# Chicks!



## _dizzy_ (Mar 28, 2018)

I know I haven't really posted photos of my rats, and that's because they're extremely difficult to get photos of. So here's some photos of my new chicks instead lol
Does anyone else have chickens?


----------



## Newtorats (Jun 28, 2021)

I have a flock of 7(it used to be 10 but we could not keep the rosters)


----------



## Newtorats (Jun 28, 2021)

I can send pictures in the morning but for now this is the best I have














These are my black chickens Cuddles and Sleeping Beauty( I can never tell them apart other than different number of toes  )







This on is Cute she is a silky with a minor case of scissor beak(it does not hurt just make her look extra silly)







This is Greyey (my little brother chose her name XD )

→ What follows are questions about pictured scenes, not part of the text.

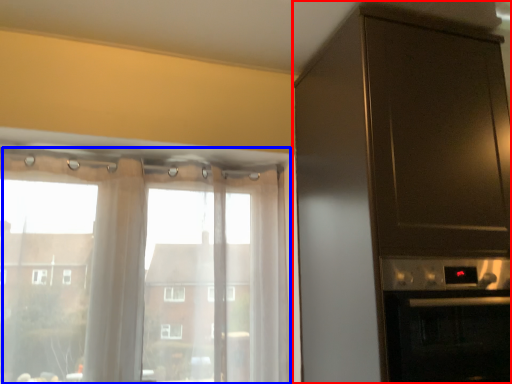
Question: Which object is further to the camera taking this photo, cabinetry (highlighted by a red box) or window (highlighted by a blue box)?

Choices:
 (A) cabinetry
 (B) window

Answer: (B)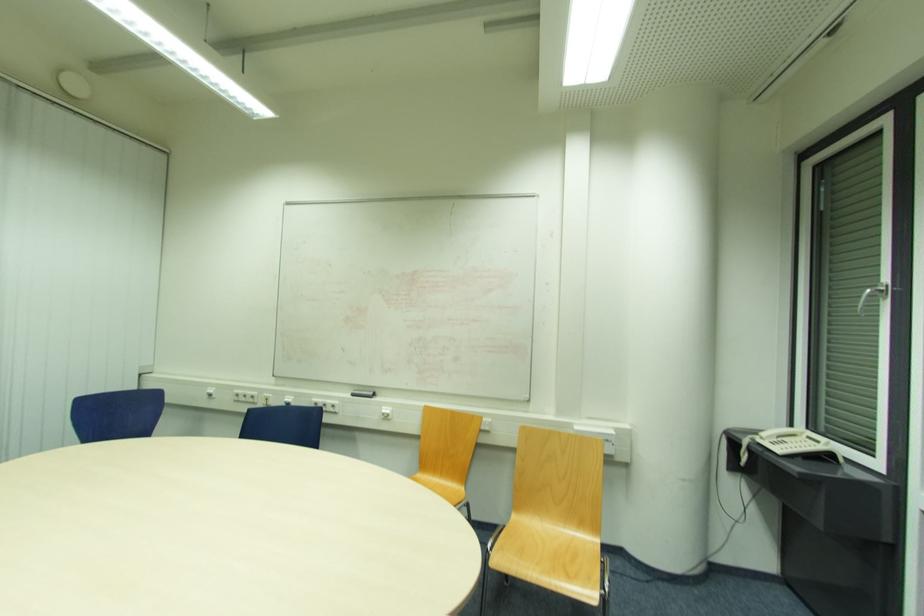
Where would you lift the white telephone handset? Please return your answer as a coordinate pair (x, y).

(779, 432)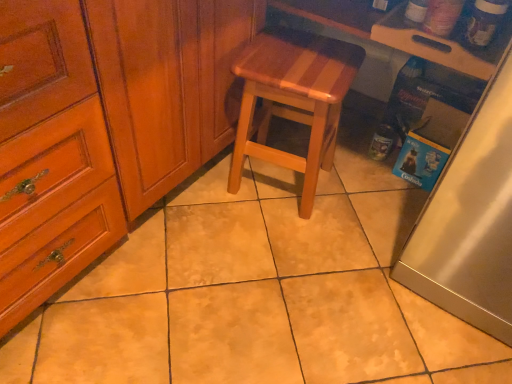
Question: Can you confirm if natural wood stool at center is smaller than satin silver fridge at right?

Choices:
 (A) no
 (B) yes

Answer: (B)

Question: Would you say natural wood stool at center contains satin silver fridge at right?

Choices:
 (A) no
 (B) yes

Answer: (A)

Question: Is natural wood stool at center oriented away from satin silver fridge at right?

Choices:
 (A) no
 (B) yes

Answer: (A)

Question: From the image's perspective, is natural wood stool at center located above satin silver fridge at right?

Choices:
 (A) yes
 (B) no

Answer: (A)

Question: Is natural wood stool at center positioned before satin silver fridge at right?

Choices:
 (A) no
 (B) yes

Answer: (A)

Question: In terms of size, does satin silver fridge at right appear bigger or smaller than wooden cutting board at upper right?

Choices:
 (A) big
 (B) small

Answer: (A)

Question: Is satin silver fridge at right situated inside wooden cutting board at upper right or outside?

Choices:
 (A) inside
 (B) outside

Answer: (B)

Question: Is point (448, 278) positioned closer to the camera than point (322, 16)?

Choices:
 (A) closer
 (B) farther

Answer: (A)

Question: Looking at their shapes, would you say satin silver fridge at right is wider or thinner than wooden cutting board at upper right?

Choices:
 (A) wide
 (B) thin

Answer: (A)

Question: Is point (349, 29) positioned closer to the camera than point (485, 269)?

Choices:
 (A) closer
 (B) farther

Answer: (B)

Question: Visually, is wooden cutting board at upper right positioned to the left or to the right of satin silver fridge at right?

Choices:
 (A) left
 (B) right

Answer: (A)

Question: Which is correct: wooden cutting board at upper right is inside satin silver fridge at right, or outside of it?

Choices:
 (A) outside
 (B) inside

Answer: (A)

Question: Based on their sizes in the image, would you say wooden cutting board at upper right is bigger or smaller than satin silver fridge at right?

Choices:
 (A) big
 (B) small

Answer: (B)

Question: Choose the correct answer: Is satin silver fridge at right inside natural wood stool at center or outside it?

Choices:
 (A) inside
 (B) outside

Answer: (B)

Question: Considering the positions of satin silver fridge at right and natural wood stool at center in the image, is satin silver fridge at right taller or shorter than natural wood stool at center?

Choices:
 (A) tall
 (B) short

Answer: (A)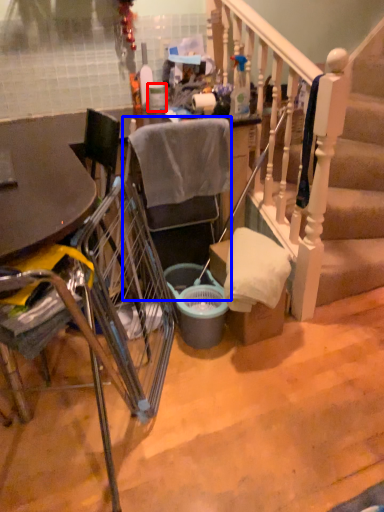
Question: Among these objects, which one is farthest to the camera, trash bin/can (highlighted by a red box) or chair (highlighted by a blue box)?

Choices:
 (A) trash bin/can
 (B) chair

Answer: (A)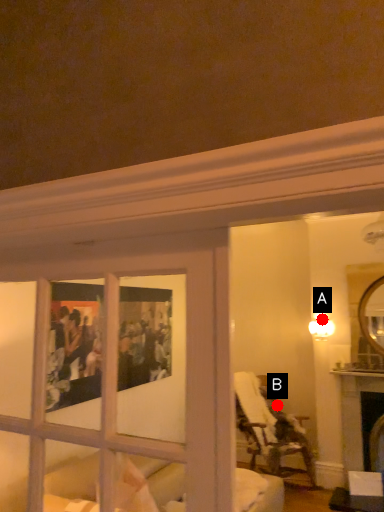
Question: Two points are circled on the image, labeled by A and B beside each circle. Which point is farther from the camera taking this photo?

Choices:
 (A) A is further
 (B) B is further

Answer: (B)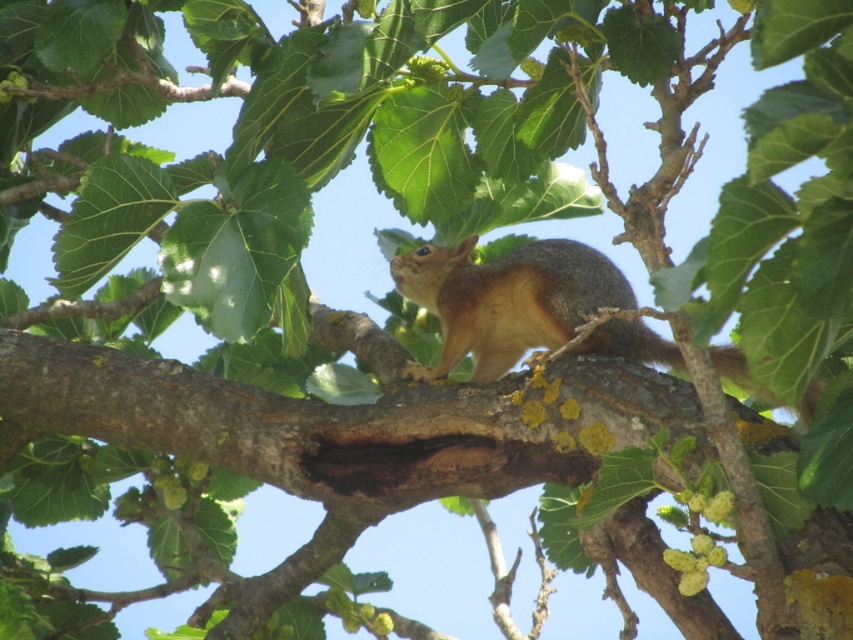
Question: Can you confirm if shiny brown fur squirrel at center is wider than brown furry tail at right?

Choices:
 (A) yes
 (B) no

Answer: (A)

Question: Which point is farther to the camera?

Choices:
 (A) shiny brown fur squirrel at center
 (B) brown furry tail at right

Answer: (A)

Question: Which point is closer to the camera taking this photo?

Choices:
 (A) (807, 413)
 (B) (730, 355)

Answer: (A)

Question: Can you confirm if shiny brown fur squirrel at center is positioned below brown furry tail at right?

Choices:
 (A) no
 (B) yes

Answer: (A)

Question: Can you confirm if shiny brown fur squirrel at center is smaller than brown furry tail at right?

Choices:
 (A) no
 (B) yes

Answer: (A)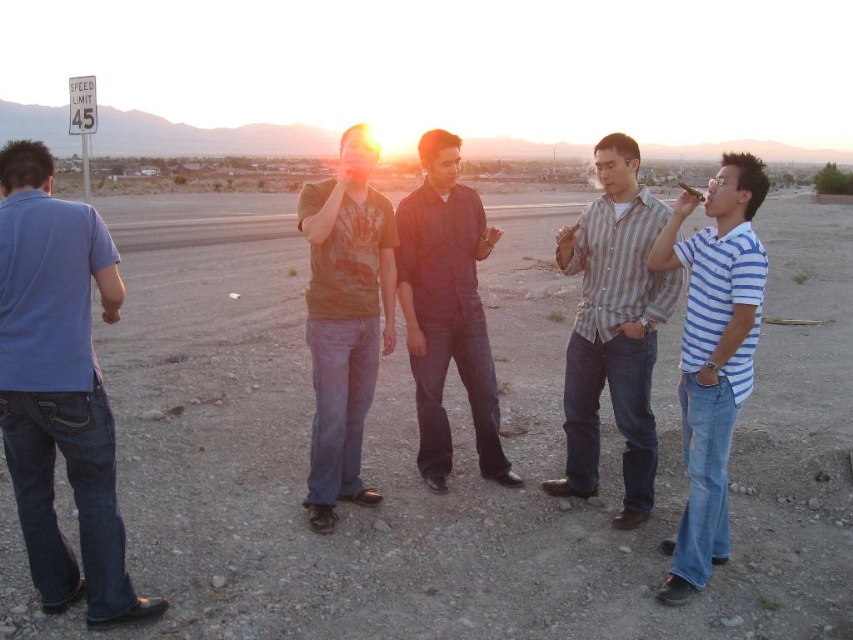
Question: From the image, what is the correct spatial relationship of matte brown t-shirt at center in relation to dark blue shirt at center?

Choices:
 (A) left
 (B) right

Answer: (A)

Question: Is striped cotton shirt at center further to the viewer compared to dark blue shirt at center?

Choices:
 (A) no
 (B) yes

Answer: (A)

Question: Which point is closer to the camera?

Choices:
 (A) (84, 540)
 (B) (634, 211)
 (C) (398, 230)

Answer: (A)

Question: Which of the following is the farthest from the observer?

Choices:
 (A) (422, 253)
 (B) (305, 186)
 (C) (728, 445)

Answer: (A)

Question: Based on their relative distances, which object is nearer to the blue striped shirt at right?

Choices:
 (A) blue cotton shirt at left
 (B) matte brown t-shirt at center
 (C) striped cotton shirt at center
 (D) dark blue shirt at center

Answer: (C)

Question: Does striped cotton shirt at center have a greater width compared to matte brown t-shirt at center?

Choices:
 (A) no
 (B) yes

Answer: (B)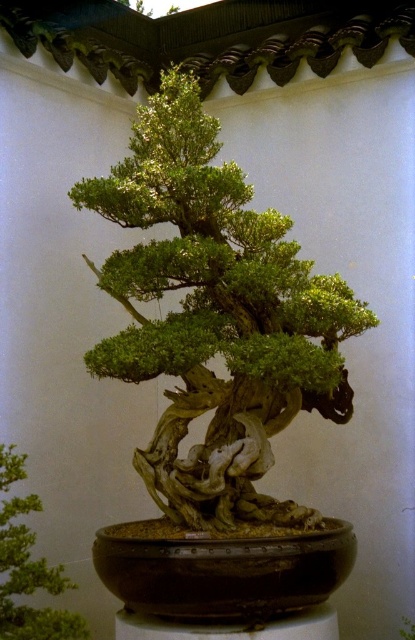
Does green textured bonsai at center come behind green matte bonsai tree at center?

Yes, it is.

Which is in front, point (287, 403) or point (19, 593)?

Point (19, 593) is in front.

This screenshot has height=640, width=415. Find the location of `green textured bonsai at center`. green textured bonsai at center is located at coordinates (215, 316).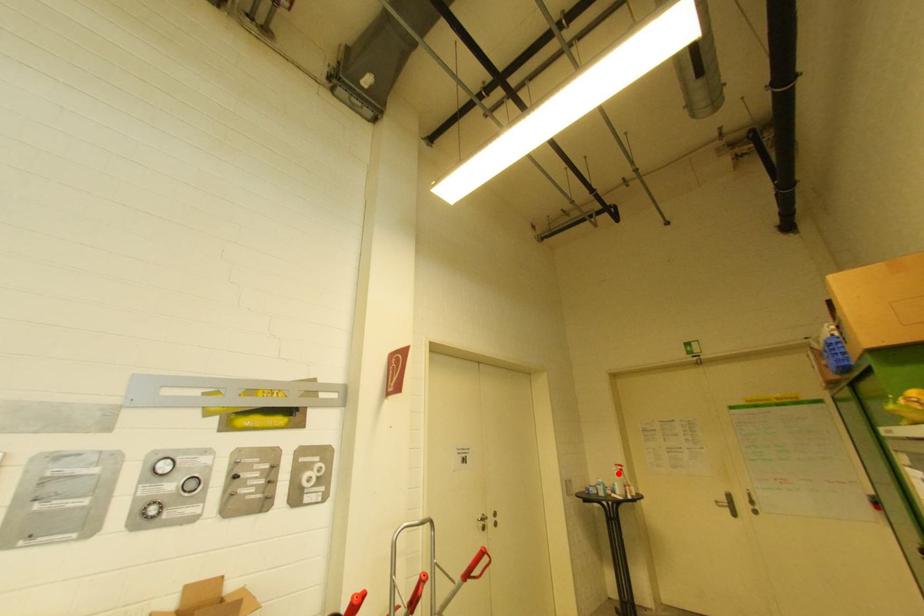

This is Peeps she is the chicken that is mine not my family’s chicken







This is Samantha. She is named because she is my other little brothers chicken and my brothers name is Sammy.







This is Trixie. Trixie is at the bottom of the pecking order so I made her a queen witch for Halloween to let her live in a fantasy


----------



## _dizzy_ (Mar 28, 2018)

I love them being all dressed up 😆


----------



## Ratsypatsy (Feb 27, 2021)

I used to have two Americana chickens. There names were Bertha and Beatrice. I bought them back in 2010. They were such great pets. They have both sadly passed on now. At some point, I would like to get some more chickens and have a little flock in my backyard.


----------



## Tinytoes (Dec 23, 2020)

Used to have many many chickie poos. Chuks galore lol. Thanks for the pics!!


----------